— Start DATA FOR PROCESSING —
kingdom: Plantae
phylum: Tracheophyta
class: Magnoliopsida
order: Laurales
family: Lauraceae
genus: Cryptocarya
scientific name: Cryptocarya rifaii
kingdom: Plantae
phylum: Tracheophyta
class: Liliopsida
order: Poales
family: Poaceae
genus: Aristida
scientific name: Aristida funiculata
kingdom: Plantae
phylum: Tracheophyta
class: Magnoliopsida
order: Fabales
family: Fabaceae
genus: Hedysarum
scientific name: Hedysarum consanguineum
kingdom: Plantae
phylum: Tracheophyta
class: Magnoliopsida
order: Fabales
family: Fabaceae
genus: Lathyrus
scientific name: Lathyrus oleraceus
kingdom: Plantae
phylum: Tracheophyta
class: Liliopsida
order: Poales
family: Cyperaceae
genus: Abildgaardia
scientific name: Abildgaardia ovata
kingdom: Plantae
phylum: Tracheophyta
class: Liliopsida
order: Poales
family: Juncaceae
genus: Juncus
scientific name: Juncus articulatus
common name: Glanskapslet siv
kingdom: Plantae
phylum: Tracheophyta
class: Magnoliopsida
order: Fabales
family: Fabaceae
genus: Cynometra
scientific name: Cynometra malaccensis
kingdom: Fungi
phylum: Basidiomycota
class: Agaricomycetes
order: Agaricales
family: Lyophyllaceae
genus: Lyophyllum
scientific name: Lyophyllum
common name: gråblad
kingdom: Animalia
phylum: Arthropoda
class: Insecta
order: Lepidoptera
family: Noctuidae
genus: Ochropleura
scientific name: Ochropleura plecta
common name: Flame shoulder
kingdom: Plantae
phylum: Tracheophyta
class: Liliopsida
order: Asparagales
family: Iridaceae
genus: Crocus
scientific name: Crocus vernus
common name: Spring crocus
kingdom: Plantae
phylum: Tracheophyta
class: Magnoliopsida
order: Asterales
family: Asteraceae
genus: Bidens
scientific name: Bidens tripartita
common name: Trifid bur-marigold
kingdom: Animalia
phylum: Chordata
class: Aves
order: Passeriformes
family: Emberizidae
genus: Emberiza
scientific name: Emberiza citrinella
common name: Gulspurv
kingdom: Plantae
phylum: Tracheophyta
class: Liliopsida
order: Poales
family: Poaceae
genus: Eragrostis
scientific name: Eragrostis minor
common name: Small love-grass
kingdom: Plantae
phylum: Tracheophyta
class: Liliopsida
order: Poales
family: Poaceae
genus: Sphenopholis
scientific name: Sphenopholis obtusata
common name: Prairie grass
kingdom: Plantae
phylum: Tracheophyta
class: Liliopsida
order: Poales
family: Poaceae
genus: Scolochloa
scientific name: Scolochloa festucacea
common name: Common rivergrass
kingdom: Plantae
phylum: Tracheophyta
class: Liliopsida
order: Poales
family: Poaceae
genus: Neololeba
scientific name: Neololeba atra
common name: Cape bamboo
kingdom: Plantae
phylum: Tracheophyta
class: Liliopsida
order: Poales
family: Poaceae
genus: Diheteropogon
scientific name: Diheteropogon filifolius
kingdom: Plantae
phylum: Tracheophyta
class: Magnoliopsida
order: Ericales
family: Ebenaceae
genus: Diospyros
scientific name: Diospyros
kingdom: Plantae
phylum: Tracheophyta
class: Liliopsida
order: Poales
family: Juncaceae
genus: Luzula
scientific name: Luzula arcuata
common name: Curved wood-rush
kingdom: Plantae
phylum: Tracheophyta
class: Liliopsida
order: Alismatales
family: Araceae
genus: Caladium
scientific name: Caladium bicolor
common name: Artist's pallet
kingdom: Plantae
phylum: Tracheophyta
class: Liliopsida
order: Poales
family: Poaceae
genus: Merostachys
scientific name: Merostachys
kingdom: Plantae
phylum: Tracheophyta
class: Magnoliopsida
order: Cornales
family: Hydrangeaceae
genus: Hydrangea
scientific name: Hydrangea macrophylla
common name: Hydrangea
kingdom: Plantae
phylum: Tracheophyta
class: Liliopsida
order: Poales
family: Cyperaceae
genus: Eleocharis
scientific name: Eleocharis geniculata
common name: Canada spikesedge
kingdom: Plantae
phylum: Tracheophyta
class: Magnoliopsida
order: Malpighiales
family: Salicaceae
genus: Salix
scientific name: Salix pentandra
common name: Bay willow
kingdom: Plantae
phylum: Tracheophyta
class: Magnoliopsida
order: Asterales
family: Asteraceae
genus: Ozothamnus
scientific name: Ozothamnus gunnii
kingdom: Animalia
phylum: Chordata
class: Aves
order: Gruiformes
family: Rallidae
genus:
— End DATA FOR PROCESSING —
_WHAT YOU ARE ASKED TO DO_: Can you reproduce the stretch from the line containing "order: Agaricales" through the line containing "genus: Emberiza", replacing "common name" with "vernacular name" and leaving everything else unchanged?

_TASK SOLUTION_:
order: Agaricales
family: Lyophyllaceae
genus: Lyophyllum
scientific name: Lyophyllum
vernacular name: gråblad
kingdom: Animalia
phylum: Arthropoda
class: Insecta
order: Lepidoptera
family: Noctuidae
genus: Ochropleura
scientific name: Ochropleura plecta
vernacular name: Flame shoulder
kingdom: Plantae
phylum: Tracheophyta
class: Liliopsida
order: Asparagales
family: Iridaceae
genus: Crocus
scientific name: Crocus vernus
vernacular name: Spring crocus
kingdom: Plantae
phylum: Tracheophyta
class: Magnoliopsida
order: Asterales
family: Asteraceae
genus: Bidens
scientific name: Bidens tripartita
vernacular name: Trifid bur-marigold
kingdom: Animalia
phylum: Chordata
class: Aves
order: Passeriformes
family: Emberizidae
genus: Emberiza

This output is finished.